Beat that, Mark Zuckerberg: A Norwegian member of Parliament has nominated WikiLeaks for the 2011 Nobel Peace Prize, citing the organization’s important contributions to “freedom of speech and transparency.”
One day after the deadline for new nominations had expired, parliamentarian Snorre Valen announced that he had nominated WikiLeaks; MPs are not technically supposed to reveal their proposals, but there are no formal rules against their doing so.
The member of parliament for the Socialist Left Party, part of Norway’s ruling red-green coalition, also noted WikiLeaks publication of documents relating to corruption by authorities, governments and corporations as well as “illegal surveillance, war crimes and torture committed by a number of states”.

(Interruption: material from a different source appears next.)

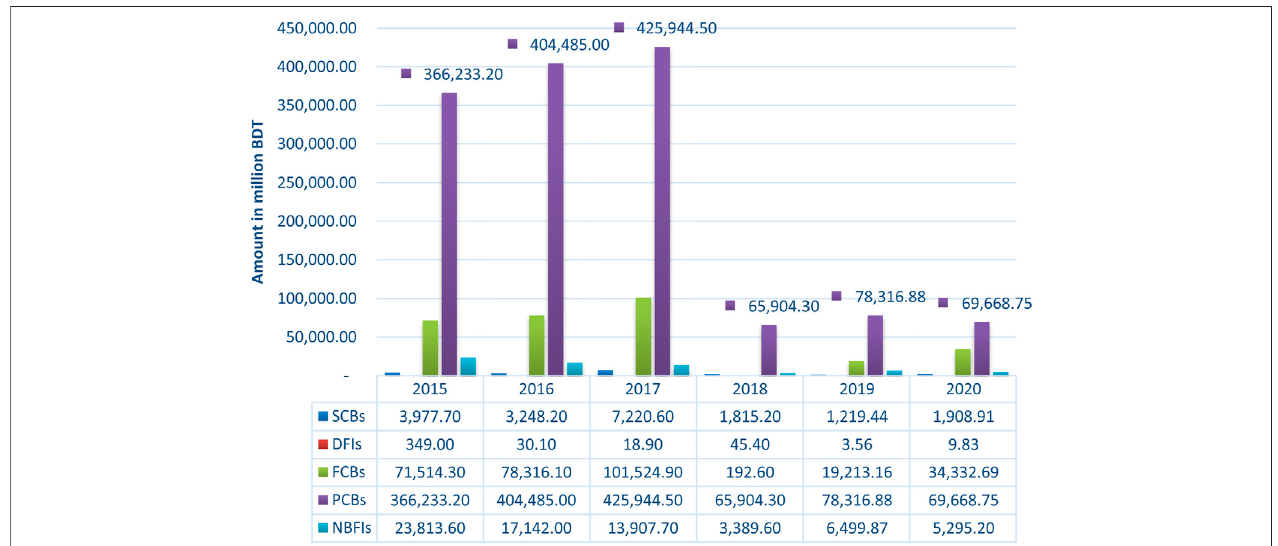
FIGURE 2 | Green fi nancing by banks and non-banks fi nancial institutions in Bangladesh during the period 2015 – 2020.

Last year, the editors of Wired‘s Italian edition proposed that the Internet receive a Nobel Peace Prize; however, whereas that nomination was suggestive and unofficial, as a member of a national assembly or state government, Snorre’s WikiLeaks nomination is a valid one, per the Nobel Foundation’s statutes, and will be considered by the Nobel Committee. According to the Nobel website, “The Committee seeks to achieve unanimity in its selection of the Peace Prize Laureate, [and] on the rare occasions when this proves impossible, the selection is decided by a simple majority vote,” so this likely controversial (and non-corporeal) pick may not have legs, though it remains quite a statement.